## How to complete this task
Every line from the one with "ring tip: (903, 963)" through the final line of the entries below should be returned exactly; leave out all other lines.
Start of Input data
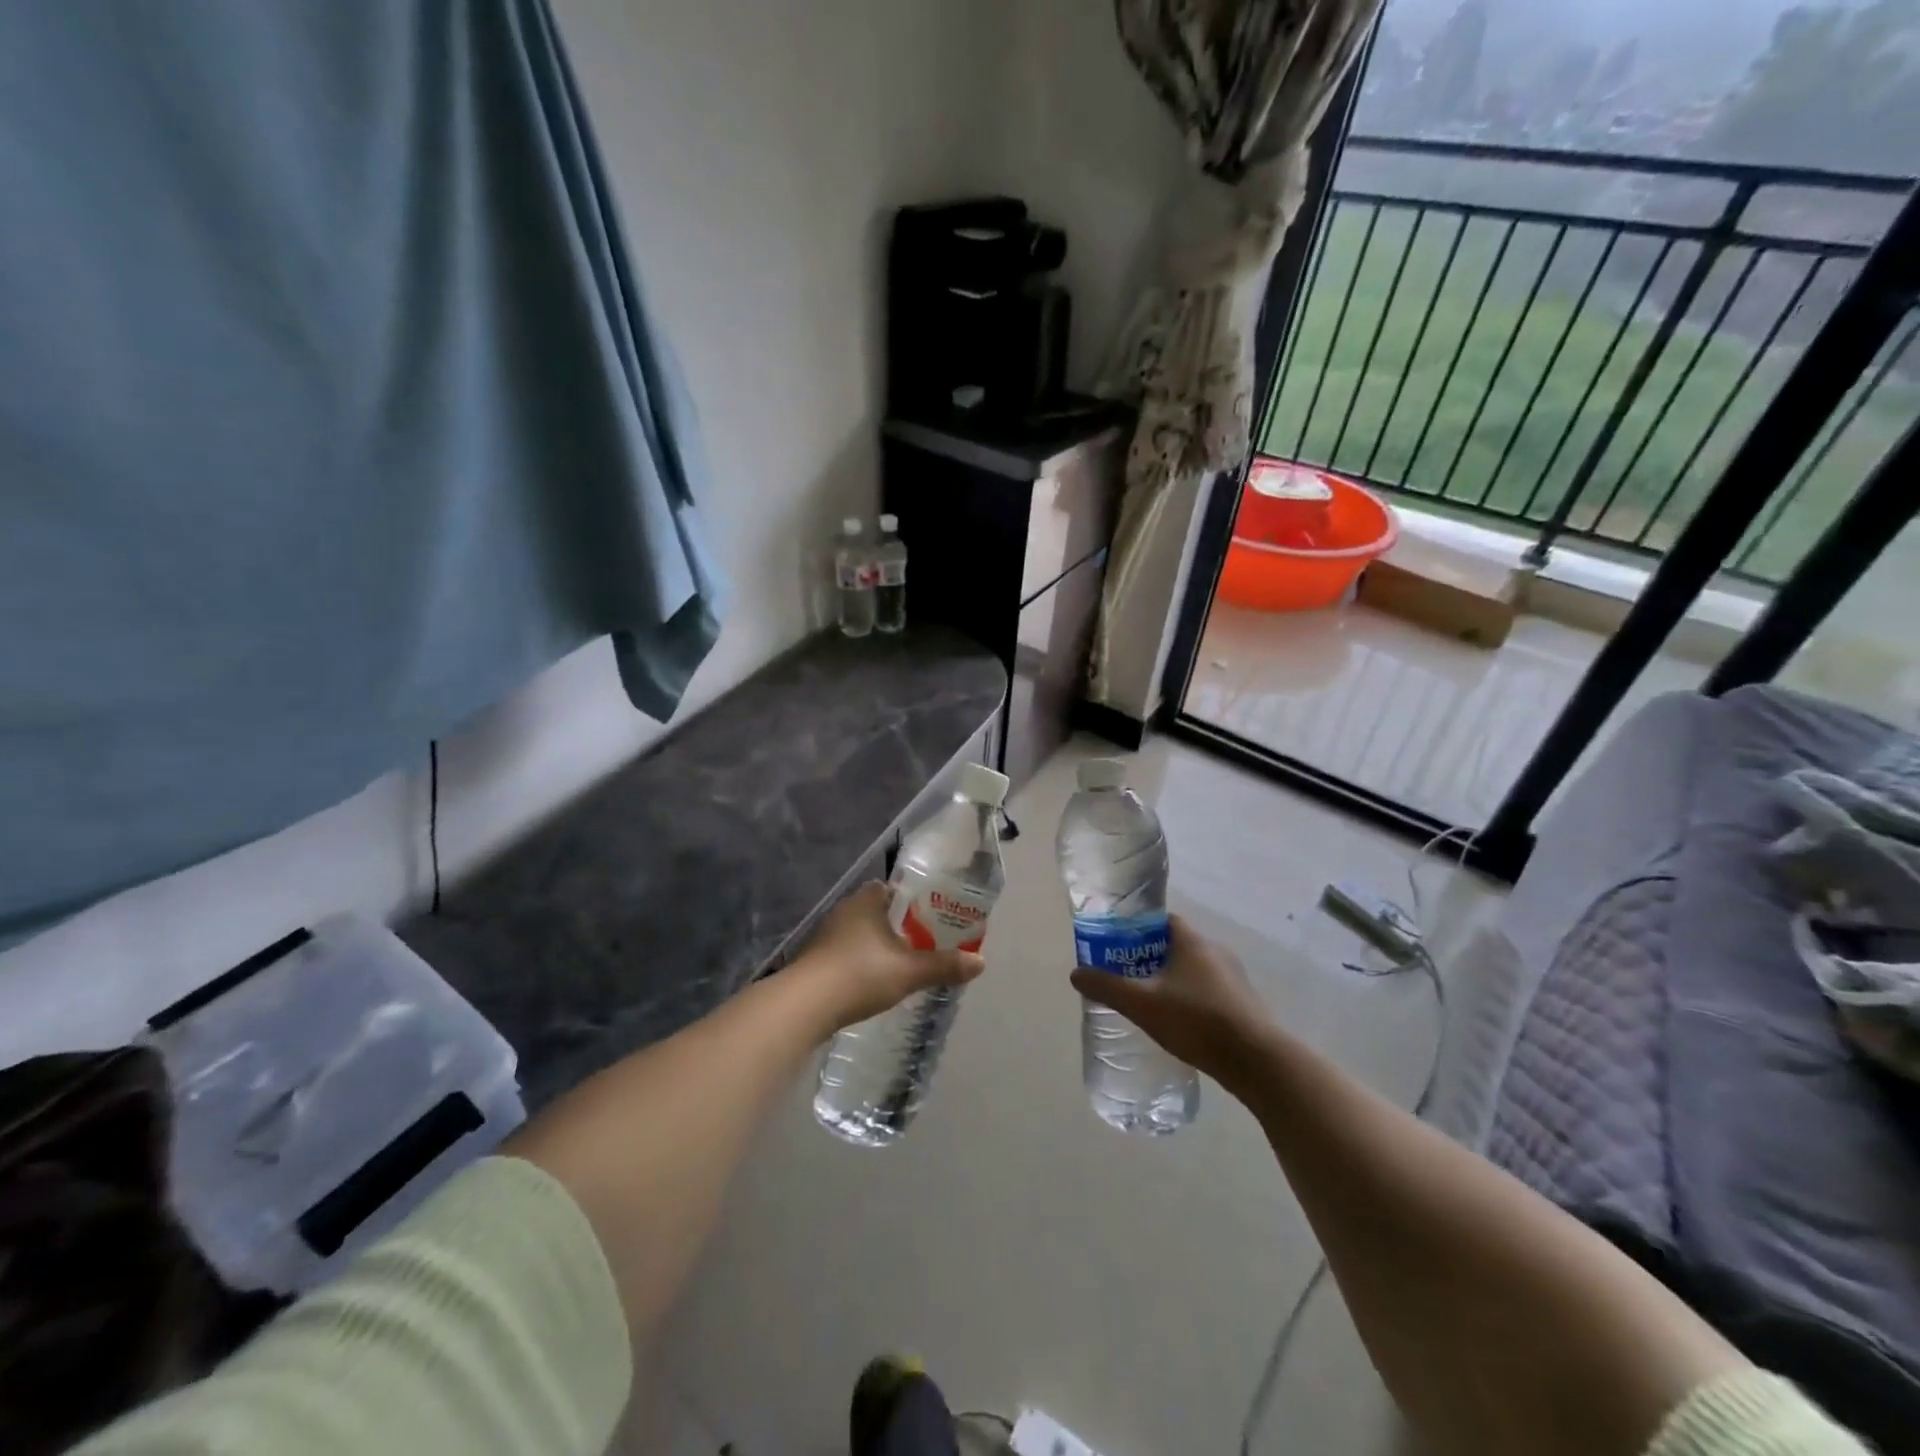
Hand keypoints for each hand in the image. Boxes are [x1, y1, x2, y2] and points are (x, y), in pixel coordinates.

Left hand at [793, 881, 985, 1029]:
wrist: (804, 1005)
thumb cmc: (860, 974)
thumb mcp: (909, 971)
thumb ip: (944, 965)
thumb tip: (980, 963)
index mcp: (866, 900)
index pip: (893, 889)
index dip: (914, 900)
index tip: (933, 916)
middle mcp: (844, 910)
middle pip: (878, 911)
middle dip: (900, 925)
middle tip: (925, 942)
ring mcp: (826, 936)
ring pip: (861, 934)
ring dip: (879, 945)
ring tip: (903, 963)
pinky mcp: (816, 960)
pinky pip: (847, 953)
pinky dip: (863, 962)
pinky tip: (873, 981)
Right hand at [1071, 916, 1274, 1085]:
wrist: (1257, 1061)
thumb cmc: (1197, 1021)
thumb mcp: (1143, 1004)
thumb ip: (1108, 987)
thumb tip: (1076, 973)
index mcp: (1192, 942)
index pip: (1162, 921)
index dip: (1138, 929)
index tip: (1118, 945)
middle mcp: (1216, 952)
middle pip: (1176, 946)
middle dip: (1151, 959)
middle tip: (1127, 977)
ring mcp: (1234, 978)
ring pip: (1194, 971)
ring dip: (1172, 982)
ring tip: (1150, 1003)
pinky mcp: (1244, 1004)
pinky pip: (1209, 992)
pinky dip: (1191, 1000)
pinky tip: (1179, 1025)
End of Input data
## Worked solution
ring tip: (903, 963)
pinky mcp: (816, 960)
pinky pip: (847, 953)
pinky dip: (863, 962)
pinky tip: (873, 981)
Right hand at [1071, 916, 1274, 1085]:
wrist: (1257, 1061)
thumb cmc: (1197, 1021)
thumb mcp: (1143, 1004)
thumb ip: (1108, 987)
thumb tip: (1076, 973)
index mcp: (1192, 942)
index pip: (1162, 921)
index dip: (1138, 929)
index tip: (1118, 945)
middle mcp: (1216, 952)
middle pip: (1176, 946)
middle dip: (1151, 959)
middle tip: (1127, 977)
ring mcp: (1234, 978)
ring pip: (1194, 971)
ring dip: (1172, 982)
ring tip: (1150, 1003)
pinky mcp: (1244, 1004)
pinky pip: (1209, 992)
pinky dip: (1191, 1000)
pinky tip: (1179, 1025)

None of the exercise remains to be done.